Level one wormhole

 

An early level of Dishonored 2. A security checkpoint is overhung with a banner reading "Her Majesty Delilah Kaldwin."

 

Repetition eventually leads to boredom. Sometimes one repeat is enough to make something interesting, less interesting. That means that novelty, that surprise, is somehow core to our experience of fun.

We’ve all had that “if only I could experience it for the first time again” wish. Usually, though, the star that wish gets wished upon is some front-of-the-brain emotional experience. I’ve never really agreed with it. The ways in which stories affect us are indelible with the context in which we experience them. They don’t just impact us, they inpact who we are at a moment in time.  Watching or reading or hearing or playing a moment for the first time again doesn’t guarantee it’ll hit the same notes again. I’m not saying that experience is fragile — it probably would still move you. But what you treasure isn’t the thing, it’s that experience you had with the thing.

The same is less true of fun (as distinct from “front-of-the-brain”). I think contextlessness is a core component of fun, though I might refine or change my mind on that later. But fun is sort of an aesthetic experience more than an emotional one. What I mean is, fun matches with an emotional experience but doesn’t constitute one on its own. Fun, a light moment of distraction, in your darkest moment will probably create a moving memory of joy when you needed it most. Or maybe the thrill of winning your first chess tournament, of having everything click, will stay with you. I don’t think it’s the fun causing that experience to crystallize though.

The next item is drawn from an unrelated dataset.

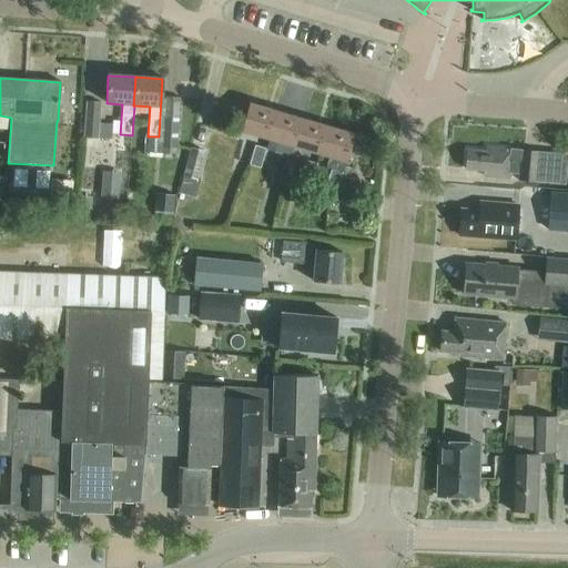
[(83,139),(98,140),(101,103),(85,102),(83,139)]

Does that make any sense? I feel like I’m hitting onto something, but it’s actually not the point I wanted to make.

I’m thinking of a phenomenon that anyone who plays lots of video games will recognize, but one that I’m not sure has a name. I loved Dishonored. I wanted to love Dishonored 2. In trying to fall in love with it, I’ve started the game a half a dozen times and never gotten very far. Each time I restart, I diminish the chances I’ll ever love the game, because starting means playing through the same level I’ve played six times now. I’m working through a part of the game that bores me in an attempt to discover a part of the game that doesn’t. Until someone corrects me that this does have a name, I’m calling it the “level one wormhole”: when, in playing a game partway through many times, you will have seen the first level exhaustingly more times than the later ones.

I played Undead Burg in Dark Souls so many times, I don’t know if I’ll ever see Anor Londo again. My friends tell me Mount & Blade is great, but if I have to look at my raggedy band of green fighters on the overland map one more time, I’ll become exactly the kind of void-eyed beserker I always descend to out of boredom with those early fights.

What’s the solution? Can fun escape the level one wormhole?

A concept in game design that I really love, one that Halo designer Jaime Griesemer put really well:

In Halo 1, there was maybe 30 seconds of fun that happened over and over and over and over again. And so, if you can get 30 seconds of fun, you can pretty much stretch that out to be an entire game.

You can describe so much of a game’s identity by identifying the length of its game loop. Is it a 10-second loop, 30 seconds, two minutes?

Griesemer goes on to say that you have to express those 30 seconds in many different environments — why is a firefight across the top of a moving train diferent from a firefight on an arctic mountainside — but I really don’t know that that’s necessary. What’s the loop length of chess? Would it be fair to say it’s the time between making your move and your opponent responding? Chess takes place on just the one 64-square environment, but that it’s competetive means your opponent will always present novel outcomes.

I mention chess because it’s maybe the premier example of a game that doesn’t get old. For most of us chess gets boring after a while, but for a substantial community repetition is part of the game’s charm. That’s the paradox I think I’ve been grappling worth: novelty is fun, but so is mastery. And it’s boring to relive the same five minutes over and over, but it’s really fun to relive the same 30 seconds. It accelerates mastery.

All of these are concepts I’ll be revisiting — I didn’t predict the layers that would present themselves until I started writing. Which is good! That’s what writing is for!

What it’s got me wanting to do, is apply this abstract thinking to the practical issue of getting myself to enjoy Dishonored 2. Take myself to fun boot camp.

Add it to the list of projects, along with action and the aesthetics of creativity. In case you thought I’d forgotten.